Three custom-commissioned circular artworks by local Sutherland artist Sheilah Cunningham hang above the tables like portholes looking out to sea, each depicting the Atlantic waves that crash onto Scourie Beach metres away.

“We wanted to create the cosiest dining space in the Highlands,” said Heather Mercer, co-founder of Crofter’s Kitchen. “Paint-splattered timber, sheepskins on every chair, artwork by a local artist and the Atlantic metres away.

“We have taken the very best of what is on our doorstep and we are cooking it for everyone.”

But the Crofter’s Kitchen food has always been the heart of its story – favourites include tandoori monkfish kebabs, wild garlic pesto gnocchi with fresh local fish and a prawn and crayfish roll dressed in a house-made Irn-Bru hot sauce.

Head Chef Grant Mercer, who left his role as head chef at the Kylesku Hotel to open the layby food truck in spring 2024, built the business around a 30-mile sourcing radius that is less a concept than a geographical reality.

The lobsters, langoustines and crab come from a neighbour who goes out on his boat every morning and brings the catch directly to the kitchen. The scallops are hand-dived just off the coast in northwest Sutherland — the signature dish pairs them with a chorizo risotto and local black pudding.

The meat comes from local crofting families, so there are no middlemen and ‘every supplier has a name’.

The new container restaurant opens alongside the existing outdoor food truck operation, giving diners the choice to eat outside with views across Scourie Beach or inside the new indoor space.

Through summer, the core menu will focus on fresh seafood and Highland produce.

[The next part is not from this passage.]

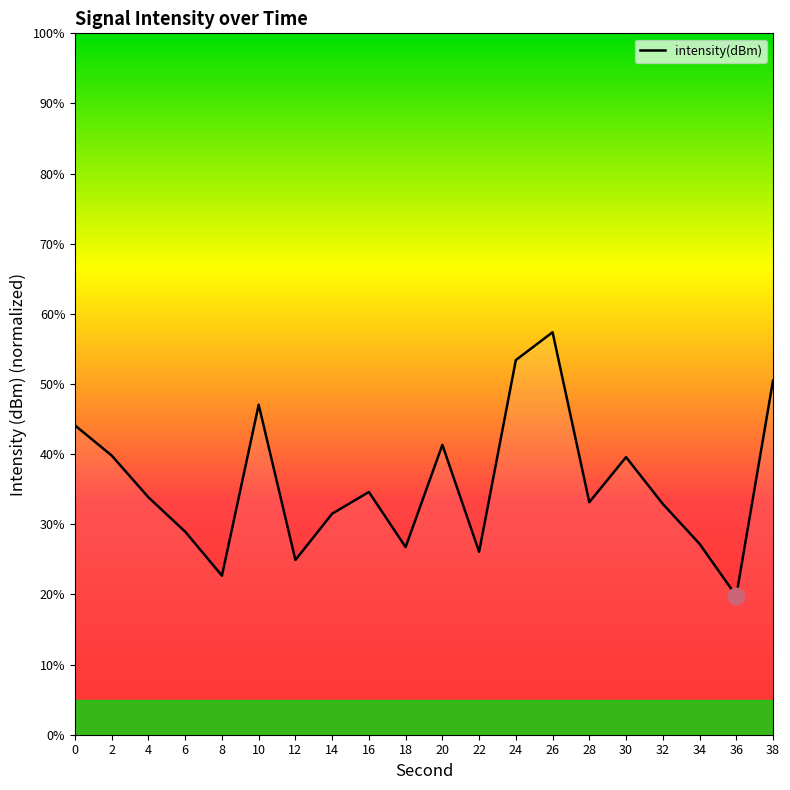

What is the difference between the maximum and minimum values?

37.6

As the season moves into autumn and spring, the menu will shift to a dedicated seasonal dining offering croft-grown vegetables, Highland game and the finest coastal seafood the northwest can provide.

The business has received support from Highlands and Islands Enterprise and was awarded the Scottish EDGE Regional Award in 2025.

Heather and Grant Mercer

In just two seasons, Crofter’s Kitchen has become one of the NC500’s most celebrated food stops, winning Scotland’s Best Street Food at the Scotsman Scran Awards 2025, earning 4.9 stars across 500 verified Google reviews and holding the number one TripAdvisor ranking in Scourie, with 94% year-on-year turnover growth in year two.